The room goes ice cold. The beds, desk, chair, light fixtures, everything starts shaking. Our cell phones ring and the alarm clock buzzes. A gust of wind whips our hair into knots and sends a stack of loose papers swirling in circles. The candles blow out, darkening the room. Cass and Polly howl and dash under Mary’s bed.
“Oh, crap, we did something wrong.” Mary’s voice tremors with fear. She dives for the floor.
“Ack!” A paperback novel swoops for my head. I duck. It ricochets off my mattress and slides toward Cass. She leaps in the air, smashing into the box spring above him. Polly barks at her, then the book.
“Stop it, Anne!” Mary swats an airborne sweater before it wraps around her face to smother her.
“I don’t know how.” I grab her arm and drag her toward the door. “Let’s get out of here.”
We huddle by the door and Mary keeps watch for random projectiles while I jiggle the handle.
“It’s locked.” I twist and twist, but the thing won’t turn.
By now, the swirling wind, wonky electronics, and yelping dogs have fried my brain.

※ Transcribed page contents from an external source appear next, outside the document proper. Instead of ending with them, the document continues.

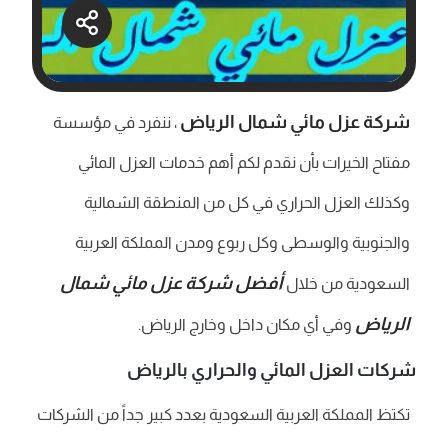
شركة عزل مائي شمال الرياض
، ننفرد في مؤسسة
مفتاح الخيرات بأن نقدم لكم أهم خدمات العزل المائي
وكذلك العزل الحراري في كل من المنطقة الشمالية
والجنوبية والوسطى وكل ربوع ومدن المملكة العربية
أفضل شركة عزل مائي شمال
السعودية من خلال
الرياض
وفي أي مكان داخل وخارج الرياض.
شركات العزل المائي والحراري بالرياض
تكتظ المملكة العربية السعودية بعدد كبير جداً من الشركات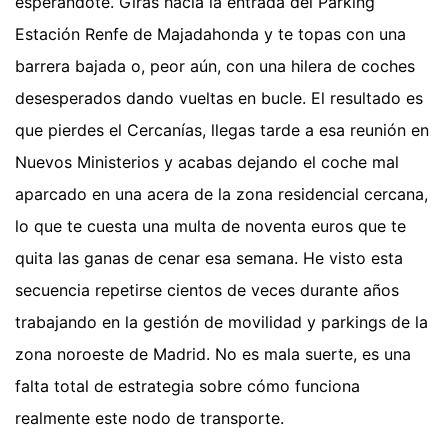
esperándote. Giras hacia la entrada del Parking
Estación Renfe de Majadahonda y te topas con una
barrera bajada o, peor aún, con una hilera de coches
desesperados dando vueltas en bucle. El resultado es
que pierdes el Cercanías, llegas tarde a esa reunión en
Nuevos Ministerios y acabas dejando el coche mal
aparcado en una acera de la zona residencial cercana,
lo que te cuesta una multa de noventa euros que te
quita las ganas de cenar esa semana. He visto esta
secuencia repetirse cientos de veces durante años
trabajando en la gestión de movilidad y parkings de la
zona noroeste de Madrid. No es mala suerte, es una
falta total de estrategia sobre cómo funciona
realmente este nodo de transporte.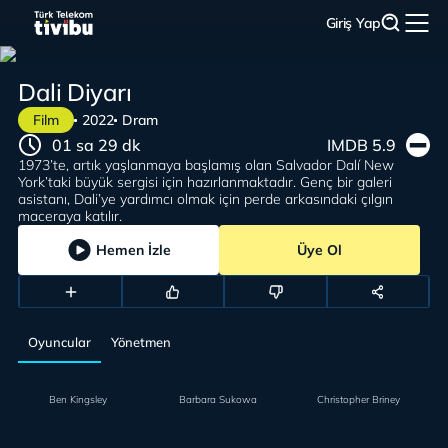
Giriş Yap
Dali Diyarı
Film
2022
Dram
01 sa 29 dk
IMDB 5.9
1973’te, artık yaşlanmaya başlamış olan Salvador Dalí New
York’taki büyük sergisi için hazırlanmaktadır. Genç bir galeri
asistanı, Dali’ye yardımcı olmak için perde arkasındaki çılgın
maceraya katılır.
Hemen İzle
Üye Ol
Oyuncular
Yönetmen
Ben Kingsley
Barbara Sukowa
Christopher Briney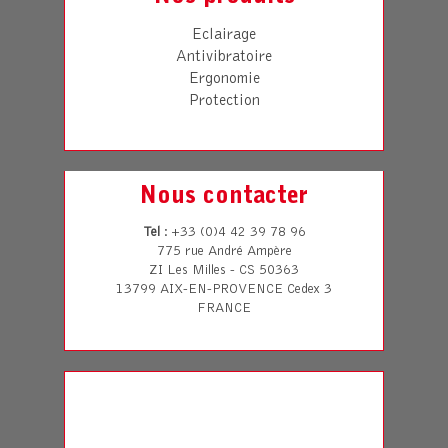
Eclairage
Antivibratoire
Ergonomie
Protection
Nous contacter
Tel
: +33 (0)4 42 39 78 96
775 rue André Ampère
ZI Les Milles - CS 50363
13799 AIX-EN-PROVENCE Cedex 3
FRANCE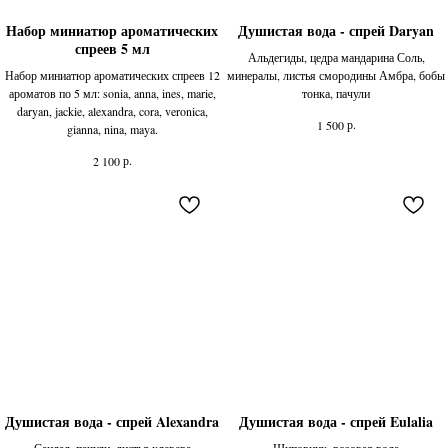
Набор миниатюр ароматических
Душистая вода - спрей Daryan
спреев 5 мл
Альдегиды, цедра мандарина Соль,
Набор миниатюр ароматических спреев 12
минералы, листья смородины Амбра, бобы
ароматов по 5 мл: sonia, anna, ines, marie,
тонка, пачули
daryan, jackie, alexandra, cora, veronica,
р.
1 500
gianna, nina, maya.
р.
2 100
Душистая вода - спрей Alexandra
Душистая вода - спрей Eulalia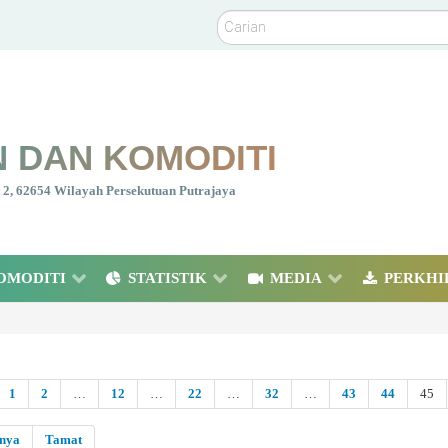
Carian
 DAN KOMODITI
nt 2, 62654 Wilayah Persekutuan Putrajaya
OMODITI
STATISTIK
MEDIA
PERKHI
1
2
…
12
…
22
…
32
…
43
44
45
snya
Tamat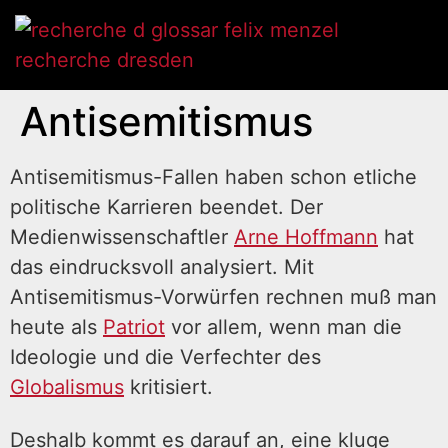
Antisemitismus
Antisemitismus-Fallen haben schon etliche
politische Karrieren beendet. Der
Medienwissenschaftler
Arne Hoffmann
hat
das eindrucksvoll analysiert. Mit
Antisemitismus-Vorwürfen rechnen muß man
heute als
Patriot
vor allem, wenn man die
Ideologie und die Verfechter des
Globalismus
kritisiert.
Deshalb kommt es darauf an, eine kluge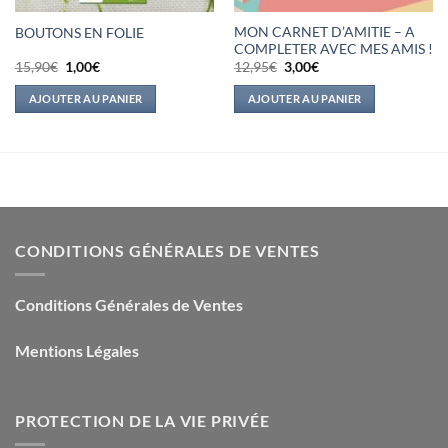
MON CARNET D’AMITIE – A
BOUTONS EN FOLIE
COMPLETER AVEC MES AMIS !
Le
Le
Le
Le
15,90
€
1,00
€
12,95
€
3,00
€
prix
prix
prix
prix
initial
actuel
initial
actuel
AJOUTER AU PANIER
AJOUTER AU PANIER
était :
est :
était :
est :
15,90€.
1,00€.
12,95€.
3,00€.
CONDITIONS GÉNÉRALES DE VENTES
Conditions Générales de Ventes
Mentions Légales
PROTECTION DE LA VIE PRIVÉE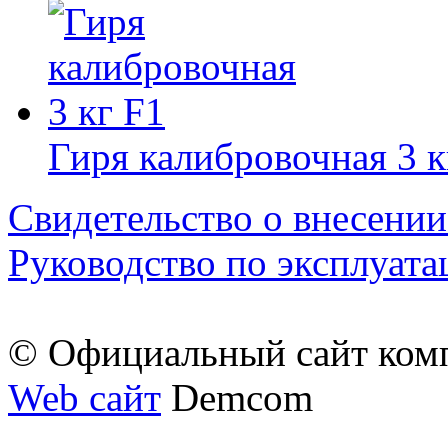
Гиря калибровочная 3 к
Свидетельство о внесении
Руководство по эксплуата
© Официальный сайт ком
Web сайт
Demcom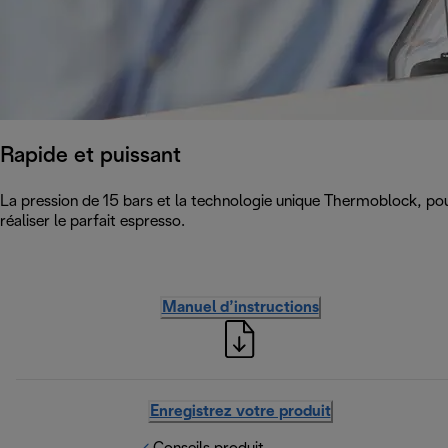
Rapide et puissant
La pression de 15 bars et la technologie unique Thermoblock, po
réaliser le parfait espresso.
Manuel d’instructions
Enregistrez votre produit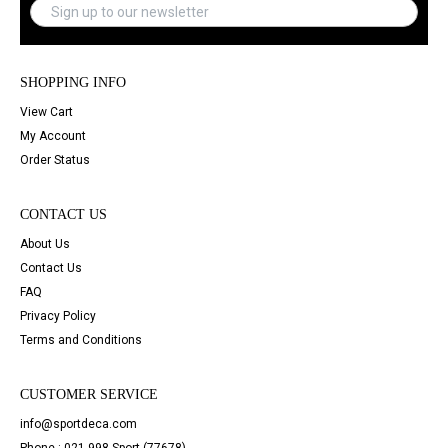
SHOPPING INFO
View Cart
My Account
Order Status
CONTACT US
About Us
Contact Us
FAQ
Privacy Policy
Terms and Conditions
CUSTOMER SERVICE
info@sportdeca.com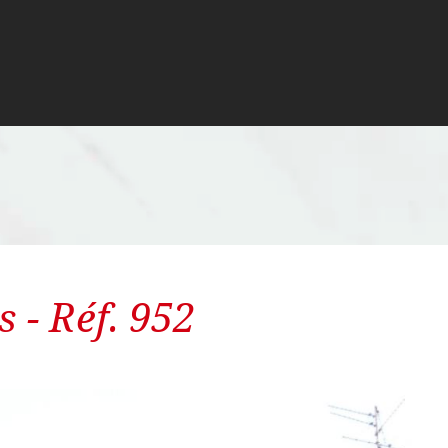
 - Réf. 952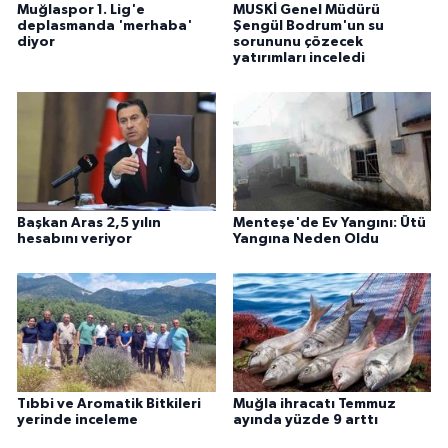
Muğlaspor 1. Lig'e
MUSKİ Genel Müdürü
deplasmanda 'merhaba'
Şengül Bodrum'un su
diyor
sorununu çözecek
yatırımları inceledi
Başkan Aras 2,5 yılın
Menteşe'de Ev Yangını: Ütü
hesabını veriyor
Yangına Neden Oldu
Tıbbi ve Aromatik Bitkileri
Muğla ihracatı Temmuz
yerinde inceleme
ayında yüzde 9 arttı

I can’t think beyond, please stop, please stop, please stop.
“Anne? Mary? Knock off that racket. I need to concentrate.” Mom’s bellowing voice is louder than the commotion in our room. “I mean it. Don’t make me come up there.”
What’s worse, a poltergeist or Mom?
I stand and put my hands up. “Four elements of life, hear our plea. Stop destroying our room, I beseech thee!”
The chaos intensifies. The dogs go crazy. Mary cries.
“Stop it, stop it, stop it!” I slam my fists against my thighs.
The wind stops. Everything falls to the floor as gravity once again takes over. Our phones stop ringing. The alarm clock dies.
I smooth my tangled hair—like it’s possible—and try to catch my breath. Mary is still whimpering by the door. I kneel next to her. “It’s okay. It’s over.”
She gulps. “We’re never doing anything like that again.”